Ok, I looked more carefully at the thread. First - was the opening post originally worded as I see it now? It seems shorter than I remember. Unpacking this.
* The tone in both posts is rude, especially the second one (which I didn't see until now - it's on the 2nd page I think). The thread is entitled "question" but mostly it's a lecture, and put-downs on teachers, with a certain air of superiority (unwarranted). The "question" appears to be how to find a teacher who would teach these kinds of things. The "on" teachers, rather than "to" teachers I suppose hints at it. "Question on how to find a given type of teacher" may have been a clearer title.
* In the post, there is an idea, and that is what I focused on originally. Namely that somewhere in a scale you will find the pattern 123 1234(5). You may not get to the "1" until the Mediant or some other note, but it's there. I found this to be an important concept, and it brings you past blindly memorizing a gazillion finger numbers. If any student who is starting to learn is reading this, it seemed a good thing to be aware of. I didn't want the baby to be thrown out with the bathwater through "completely false" because this idea is not completely false - there is truth to it. The whole thing was poorly stated, however, and especially because it was not stated by a teacher or an expert. -- The idea also of looking more deeply (or intelligently) at scales and fingering, this is also not a false idea. The when and how is another matter. There are also other aspects beyond that pattern that was highlighted. You want a proper teacher for that. And AZNpiano was correct in suggesting a teacher change.
[i]To the question on finding such a teacher[/i ]

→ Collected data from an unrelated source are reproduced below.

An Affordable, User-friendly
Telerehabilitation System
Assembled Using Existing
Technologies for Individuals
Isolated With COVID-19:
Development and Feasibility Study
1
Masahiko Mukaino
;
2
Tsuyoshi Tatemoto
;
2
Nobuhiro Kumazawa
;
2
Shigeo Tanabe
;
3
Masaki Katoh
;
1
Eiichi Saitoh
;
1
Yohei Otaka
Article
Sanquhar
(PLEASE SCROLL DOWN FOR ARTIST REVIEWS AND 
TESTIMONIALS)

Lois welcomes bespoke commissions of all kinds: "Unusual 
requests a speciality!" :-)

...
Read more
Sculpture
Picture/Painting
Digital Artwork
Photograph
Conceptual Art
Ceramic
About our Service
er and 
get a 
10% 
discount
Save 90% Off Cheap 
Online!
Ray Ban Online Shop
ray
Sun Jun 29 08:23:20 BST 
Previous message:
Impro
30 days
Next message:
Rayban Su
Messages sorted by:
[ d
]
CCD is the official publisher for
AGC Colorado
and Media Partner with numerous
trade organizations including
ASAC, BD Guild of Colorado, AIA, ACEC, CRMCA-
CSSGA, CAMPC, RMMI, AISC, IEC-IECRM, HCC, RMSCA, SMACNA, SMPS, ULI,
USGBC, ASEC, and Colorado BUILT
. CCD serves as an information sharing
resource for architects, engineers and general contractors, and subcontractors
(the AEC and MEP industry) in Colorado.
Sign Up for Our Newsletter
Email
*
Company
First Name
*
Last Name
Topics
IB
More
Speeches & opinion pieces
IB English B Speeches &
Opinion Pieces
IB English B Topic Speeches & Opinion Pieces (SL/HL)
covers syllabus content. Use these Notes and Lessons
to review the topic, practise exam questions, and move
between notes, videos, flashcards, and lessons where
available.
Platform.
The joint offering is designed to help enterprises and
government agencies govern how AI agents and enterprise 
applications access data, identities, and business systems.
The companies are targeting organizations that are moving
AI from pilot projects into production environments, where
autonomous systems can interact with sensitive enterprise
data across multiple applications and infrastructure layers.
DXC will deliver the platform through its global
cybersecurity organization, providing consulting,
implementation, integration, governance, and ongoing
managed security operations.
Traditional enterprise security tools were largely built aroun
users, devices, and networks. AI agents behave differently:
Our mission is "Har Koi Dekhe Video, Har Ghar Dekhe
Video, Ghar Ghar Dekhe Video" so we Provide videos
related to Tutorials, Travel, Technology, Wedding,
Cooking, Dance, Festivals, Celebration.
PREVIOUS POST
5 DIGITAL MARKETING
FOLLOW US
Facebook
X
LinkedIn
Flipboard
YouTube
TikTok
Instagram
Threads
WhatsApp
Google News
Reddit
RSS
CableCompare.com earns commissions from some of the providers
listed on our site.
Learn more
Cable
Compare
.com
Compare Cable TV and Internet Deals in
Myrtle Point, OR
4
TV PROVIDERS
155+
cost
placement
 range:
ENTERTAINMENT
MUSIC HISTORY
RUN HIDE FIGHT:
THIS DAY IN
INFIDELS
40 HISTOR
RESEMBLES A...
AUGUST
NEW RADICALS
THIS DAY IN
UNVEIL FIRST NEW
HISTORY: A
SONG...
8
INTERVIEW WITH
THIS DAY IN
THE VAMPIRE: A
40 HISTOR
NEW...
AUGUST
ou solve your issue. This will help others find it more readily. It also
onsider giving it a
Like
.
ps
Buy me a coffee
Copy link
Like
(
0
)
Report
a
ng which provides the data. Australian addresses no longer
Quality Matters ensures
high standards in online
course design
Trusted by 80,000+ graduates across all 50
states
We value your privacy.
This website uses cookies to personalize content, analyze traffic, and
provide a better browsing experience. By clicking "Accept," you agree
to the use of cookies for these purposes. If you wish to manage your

Attitude. Attitude. Attitude.
Two scenarios. Supposing you get a teacher who does know these things and is capable of teaching them. Teachers face an ongoing problem where students will not bother to do or follow up on what they're told. Older students will also often "know better" than the teacher, and thus not follow the guidance, or be selective on what they'll try. Having this experience oodles of times over the years, they will be tempted not to bother unless the student shows signs of being worth it, through their attitude. Otherwise the teacher can also give the necessary minimum: say, dictating the standard finger numbers that we seen on the chart that ws provided here. You won't get, what you could.
If you show bad attitude, you might not even get in the door with a good teacher.

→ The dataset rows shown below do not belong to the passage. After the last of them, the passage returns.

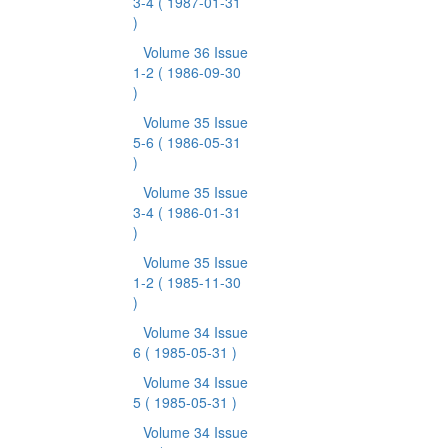
3-4
( 1987-01-31
)
Volume 36 Issue
1-2
( 1986-09-30
)
Volume 35 Issue
5-6
( 1986-05-31
)
Volume 35 Issue
3-4
( 1986-01-31
)
Volume 35 Issue
1-2
( 1985-11-30
)
Volume 34 Issue
6
( 1985-05-31 )
Volume 34 Issue
5
( 1985-05-31 )
Volume 34 Issue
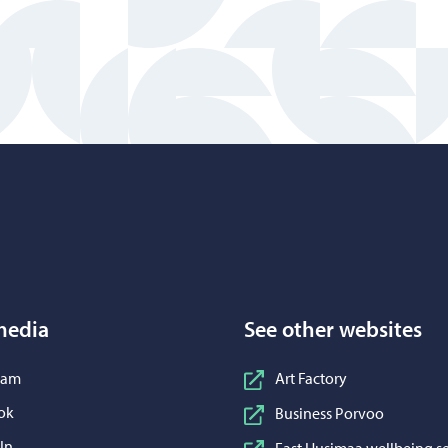
Porvoo – Move to home page
media
See other websites
n Instagram
ram
Art Factory
n Facebook
ok
Business Porvoo
n LinkedIn
In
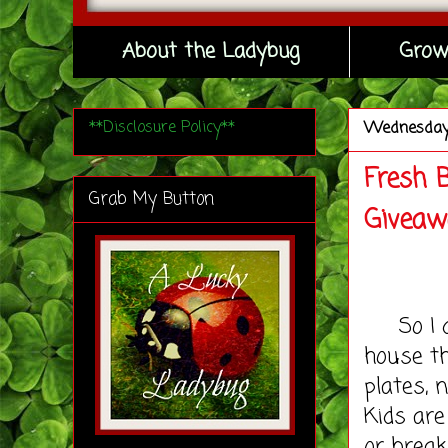
About the Ladybug
Grow
**Disclosure Policy**
Wednesda
Fresh 
Grab My Button
Giveaw
So I do
house th
plates, 
Kids are
or break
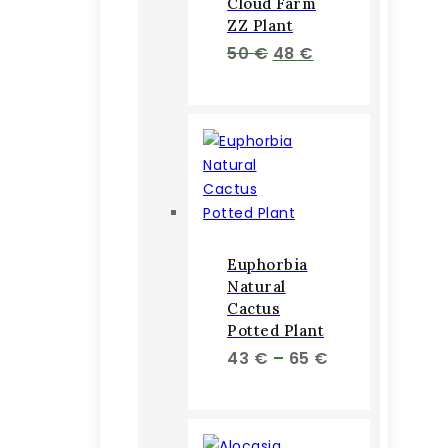
Cloud Farm
ZZ Plant
Pôvodná
Aktuálna
50
€
48
€
cena
cena
bola:
je:
50 €.
48 €.
Euphorbia
Natural
Cactus
Potted Plant
Price
43
€
–
65
€
range:
43 €
through
65 €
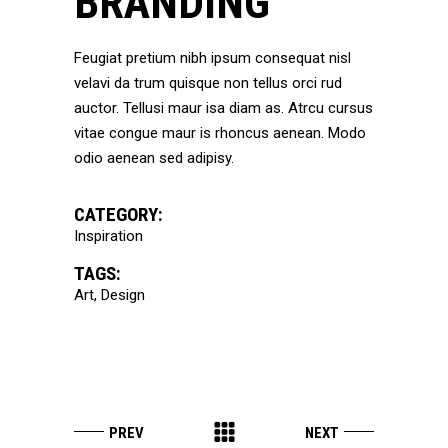
BRANDING
Feugiat pretium nibh ipsum consequat nisl
velavi da trum quisque non tellus orci rud
auctor. Tellusi maur isa diam as. Atrcu cursus
vitae congue maur is rhoncus aenean. Modo
odio aenean sed adipisy.
CATEGORY:
Inspiration
TAGS:
Art
Design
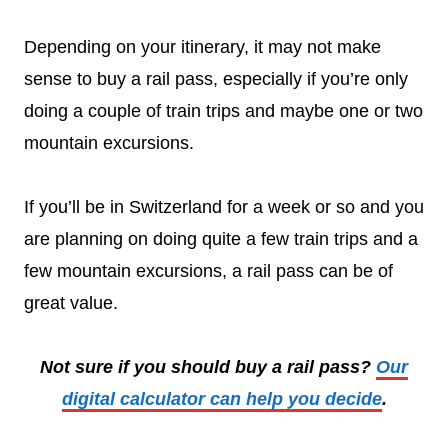
Depending on your itinerary, it may not make
sense to buy a rail pass, especially if you’re only
doing a couple of train trips and maybe one or two
mountain excursions.
If you’ll be in Switzerland for a week or so and you
are planning on doing quite a few train trips and a
few mountain excursions, a rail pass can be of
great value.
Not sure if you should buy a rail pass?
Our
digital calculator can help you decide
.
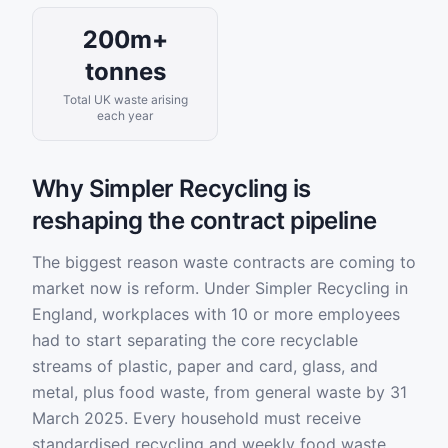
200m+
tonnes
Total UK waste arising
each year
Why Simpler Recycling is
reshaping the contract pipeline
The biggest reason waste contracts are coming to
market now is reform. Under Simpler Recycling in
England, workplaces with 10 or more employees
had to start separating the core recyclable
streams of plastic, paper and card, glass, and
metal, plus food waste, from general waste by 31
March 2025. Every household must receive
standardised recycling and weekly food waste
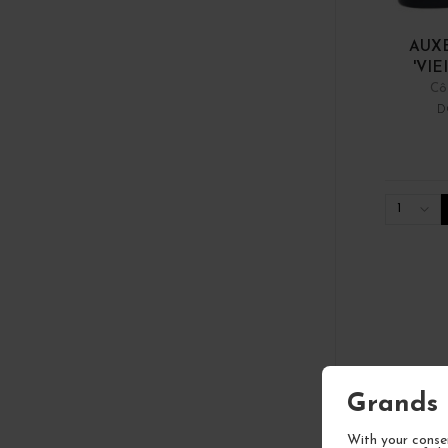
AUX
'VIE
Cô
D
1
Grands 
With your consen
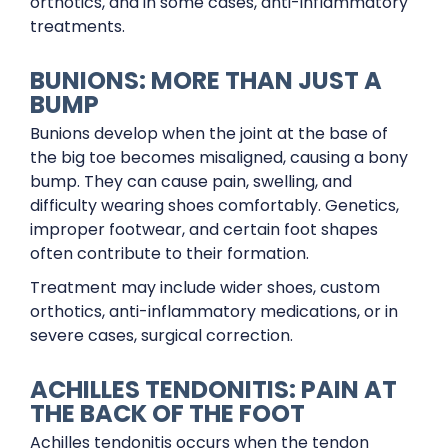
orthotics, and in some cases, anti-inflammatory
treatments.
BUNIONS: MORE THAN JUST A
BUMP
Bunions develop when the joint at the base of
the big toe becomes misaligned, causing a bony
bump. They can cause pain, swelling, and
difficulty wearing shoes comfortably. Genetics,
improper footwear, and certain foot shapes
often contribute to their formation.
Treatment may include wider shoes, custom
orthotics, anti-inflammatory medications, or in
severe cases, surgical correction.
ACHILLES TENDONITIS: PAIN AT
THE BACK OF THE FOOT
Achilles tendonitis occurs when the tendon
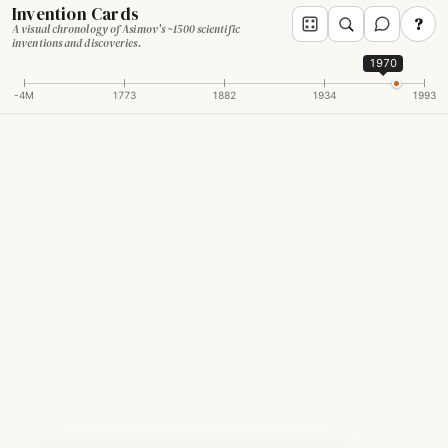
Invention Cards
?
A visual chronology of Asimov's ~1500 scientific
inventions and discoveries.
1970
-4M
1773
1882
1934
1993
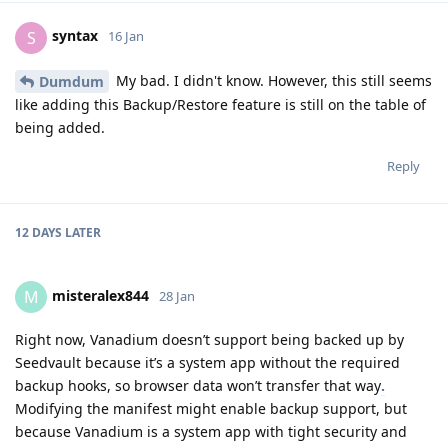
syntax
S
16 Jan
My bad. I didn't know. However, this still seems
Dumdum
like adding this Backup/Restore feature is still on the table of
being added.
Reply
12 DAYS
LATER
misteralex844
M
28 Jan
Right now, Vanadium doesn’t support being backed up by
Seedvault because it’s a system app without the required
backup hooks, so browser data won’t transfer that way
.
Modifying the manifest might enable backup support, but
because Vanadium is a system app with tight security and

That's part of how to find and get such a teacher.
Meanwhile, I get the anger if you have indeed been mistaught, and wasted your time doing inefficient things. Assuming that you went along with what you were told with an open mind, and it was the wrong thing. A lot of us have been there, and in fact if you ask professional musicians and teachers, many of them will probably tell you stories of this and that poor teaching. They got there despite it, by persevering. You do NOT want to be projecting your anger, suspicion, or disdain, toward teachers you are consulting.
Another obstacle, if you have been poorly taught and consult a new teacher, is that because of the poor teaching you received, you will come across as ignorant, because the poor teaching created that ignorance. I myself was in that boat. Even if I did manage to understand something on my own, trying to express it, I sounded like a gibbering idiot, because I did not have the vocab or the "ways". I am much more likely to land a good teacher if I had to find a new one, or started a new instrument, because I know how to express myself, how to listen, how to ask questions, and how to work. BECAUSE I've had good teaching since then, and it gave me that.